Masofaniten is under clinical development by ESSA Pharma and currently in Phase I for Castration-Resistant Prostate Cancer (CRPC). According to GlobalData, Phase I drugs for Castration-Resistant Prostate Cancer (CRPC) have an 84% phase transition success rate (PTSR) indication benchmark for progressing into Phase II. GlobalData’s report assesses how Masofaniten’s drug-specific PTSR and Likelihood of Approval (LoA) scores compare to the indication benchmarks.
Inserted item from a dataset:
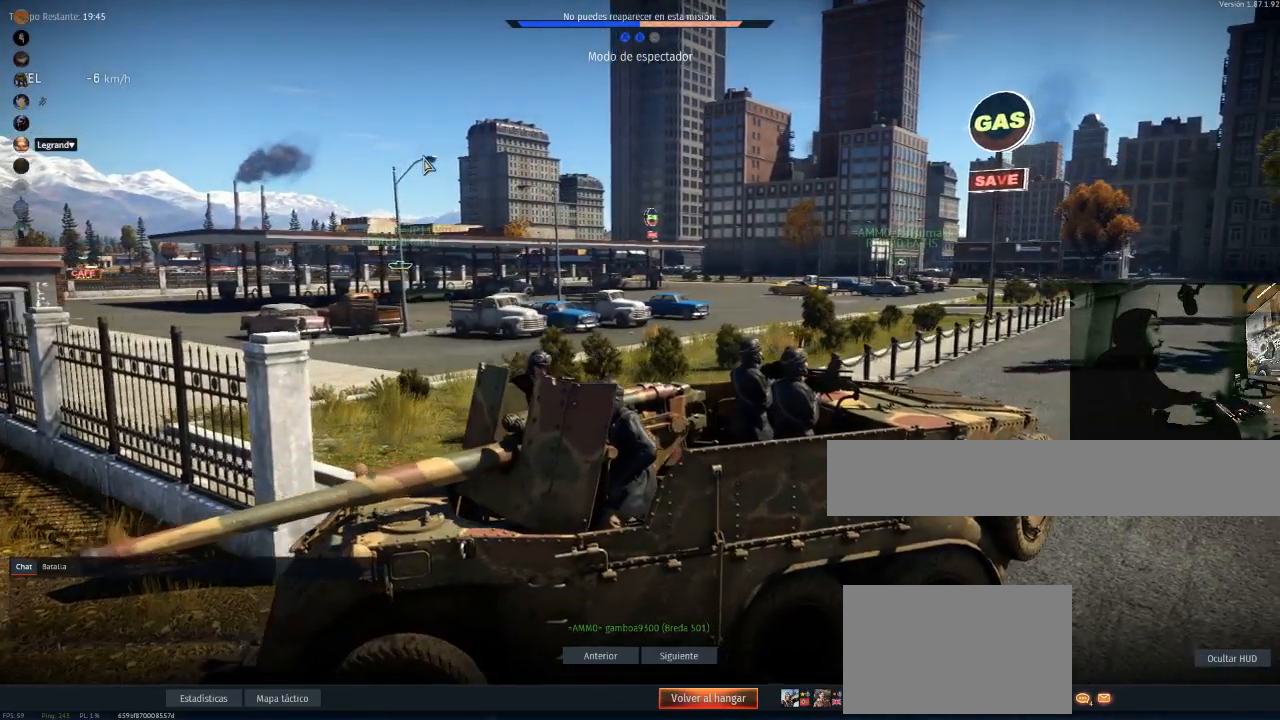
Gameplay with keyboard and mouse; each line is a JSON object with the keys and mouse buttons held at the frame after it. "events" lists presses ("down") and releases ("up") of "1", "2", "3", "4", "5", "a", "alt", "c", "caps_lock", "ctrl", "d", "e", "f", "g", "q", "r", "s", "shift", "space", "t", "tab", "v", "w", "x", "z", "mouse_left", "mouse_wheel" and "mouse_right" between this image and that frame as [ms after this image, input, new state], when the widget could be followed in between. "mouse_left", "mouse_wheel", "mouse_right" = the "left", "wheel", "right" buttons of the "mouse" list. No other keys are recorded. "wheel" means that the mouse wheel is clicked or scrolled. "mouse_move" is the direction in which the mouse moves at that frame (one of eight, or "still"), when it could be read.
{"keys": [], "mouse": [], "mouse_move": "left", "events": []}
Buy the report here.

GlobalData tracks drug-specific phase transition and likelihood of approval scores, in addition to indication benchmarks based off 18 years of historical drug development data. Attributes of the drug, company and its clinical trials play a fundamental role in drug-specific PTSR and likelihood of approval.

Masofaniten overview

Masofaniten (EPI-7386) is under development for the treatment of metastatic castration resistant prostate cancer, metastatic hormone-sensitive prostate cancer and AR driven cancers. The drug candidate is administered through oral route. The drug candidate acts by targeting N-Terminus domain (NTD) of the androgen receptor. It was also under development for the treatment of breast cancer.

ESSA Pharma overview

ESSA Pharma is a drug developer that offers oncology therapeutics. The company’s pipeline products include EPI-506 in which it includes the programs 3rd-Generation AR N-terminal domain inhibitor, AR N-terminal domain, tau-1 site inhibitor, AR N-terminal, domain degrader among others. It offers clinical trials. The company has collaboration with the cancer prevention and research institute to advance science for cancer biology developments. It operates in Canada and the US. ESSA Pharma is headquartered in Vancouver, British Columbia, Canada.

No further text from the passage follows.